Start of Text segment

Literature DB >> 20377871

SNP-RFLPing 2: an updated and integrated PCR-RFLP tool for SNP genotyping.

Hsueh-Wei Chang1, Yu-Huei Cheng, Li-Yeh Chuang, Cheng-Hong Yang.   

Abstract

BACKGROUND: PCR-restriction fragment length polymorphism (RFLP) assay is a cost-effective method for SNP genotyping and mutation detection, but the manual mining for restriction enzyme sites is challenging and cumbersome. Three years after we constructed SNP-RFLPing, a freely accessible database and analysis tool for restriction enzyme mining of SNPs, significant improvements over the 2006 version have been made and incorporated into the latest version, SNP-RFLPing 2.

End of Text segment

:: Questions to answer ::
1. Set down everything in the SNP-RFLPing 2 abstract from "SNP-RFLPing 2: an" down to "version, SNP-RFLPing 2.", word for word.
2. Extend the SNP-RFLPing 2 abstract past its final sentence.

Start of Dataset records

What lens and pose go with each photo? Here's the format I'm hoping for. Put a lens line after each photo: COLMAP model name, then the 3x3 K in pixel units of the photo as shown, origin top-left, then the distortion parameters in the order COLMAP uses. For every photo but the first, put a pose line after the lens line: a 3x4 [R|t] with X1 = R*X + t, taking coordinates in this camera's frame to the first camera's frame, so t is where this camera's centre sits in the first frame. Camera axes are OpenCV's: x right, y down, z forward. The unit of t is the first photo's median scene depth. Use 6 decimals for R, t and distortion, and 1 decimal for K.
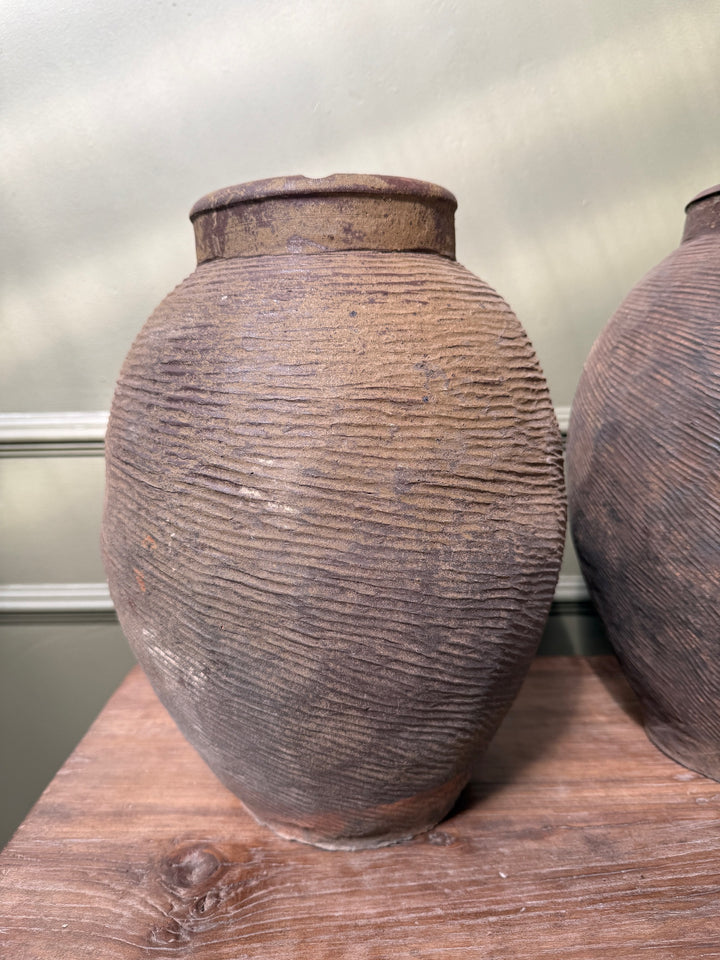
lens RADIAL K [[673.8, 0, 360.0], [0, 673.8, 480.0], [0, 0, 1]] dist [0.159475, -0.348587]
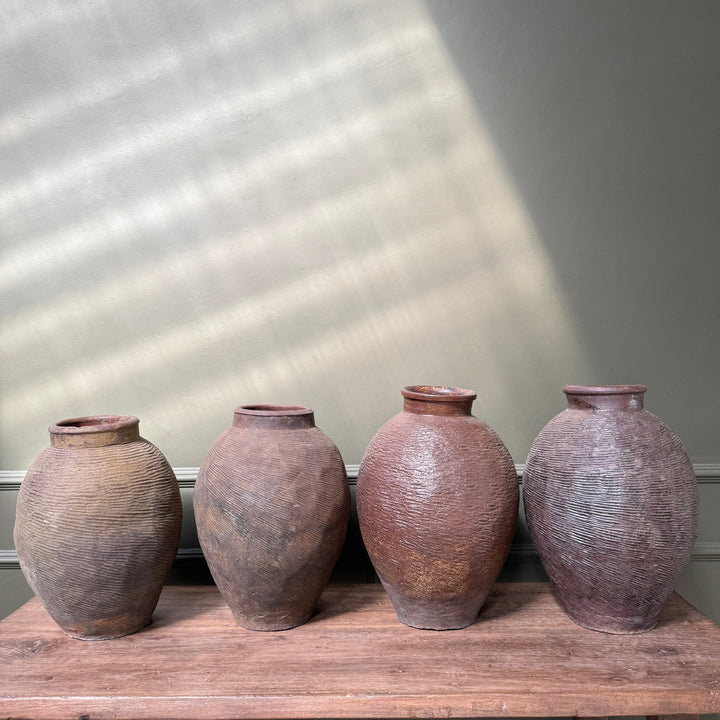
lens RADIAL K [[680.8, 0, 359.2], [0, 680.8, 357.4], [0, 0, 1]] dist [0.075070, -0.135841]
pose [[0.999122, -0.006926, -0.041321, 1.539797], [0.000914, 0.989607, -0.143795, -0.293423], [0.041888, 0.143631, 0.988744, -2.493396]]
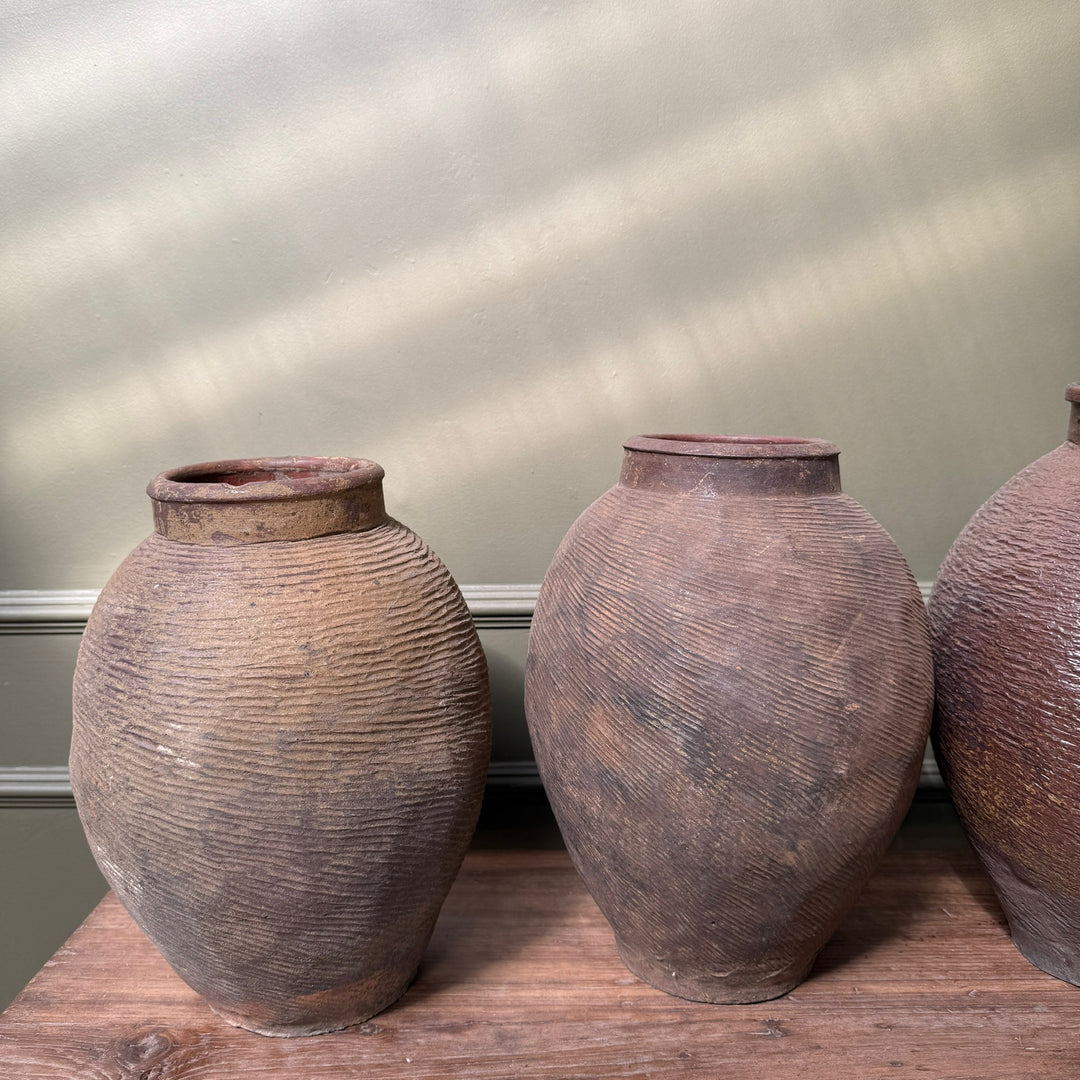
lens RADIAL K [[1007.5, 0, 540.0], [0, 1007.5, 540.0], [0, 0, 1]] dist [0.114282, -0.237127]
pose [[0.999529, 0.004371, -0.030367, 0.551501], [-0.004552, 0.999972, -0.005906, -0.337193], [0.030340, 0.006041, 0.999521, -0.835450]]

End of Dataset records

:: Task results ::
1.
SNP-RFLPing 2: an updated and integrated PCR-RFLP tool for SNP genotyping.

Hsueh-Wei Chang1, Yu-Huei Cheng, Li-Yeh Chuang, Cheng-Hong Yang.   

Abstract

BACKGROUND: PCR-restriction fragment length polymorphism (RFLP) assay is a cost-effective method for SNP genotyping and mutation detection, but the manual mining for restriction enzyme sites is challenging and cumbersome. Three years after we constructed SNP-RFLPing, a freely accessible database and analysis tool for restriction enzyme mining of SNPs, significant improvements over the 2006 version have been made and incorporated into the latest version, SNP-RFLPing 2.

2.
RESULTS: The primary aim of SNP-RFLPing 2 is to provide comprehensive PCR-RFLP information with multiple functionality about SNPs, such as SNP retrieval to multiple species, different polymorphism types (bi-allelic, tri-allelic, tetra-allelic or indels), gene-centric searching, HapMap tagSNPs, gene ontology-based searching, miRNAs, and SNP500Cancer. The RFLP restriction enzymes and the corresponding PCR primers for the natural and mutagenic types of each SNP are simultaneously analyzed. All the RFLP restriction enzyme prices are also provided to aid selection. Furthermore, the previously encountered updating problems for most SNP related databases are resolved by an on-line retrieval system.
CONCLUSIONS: The user interfaces for functional SNP analyses have been substantially improved and integrated. SNP-RFLPing 2 offers a new and user-friendly interface for RFLP genotyping that can be used in association studies and is freely available at http://bio.kuas.edu.tw/snp-rflping2.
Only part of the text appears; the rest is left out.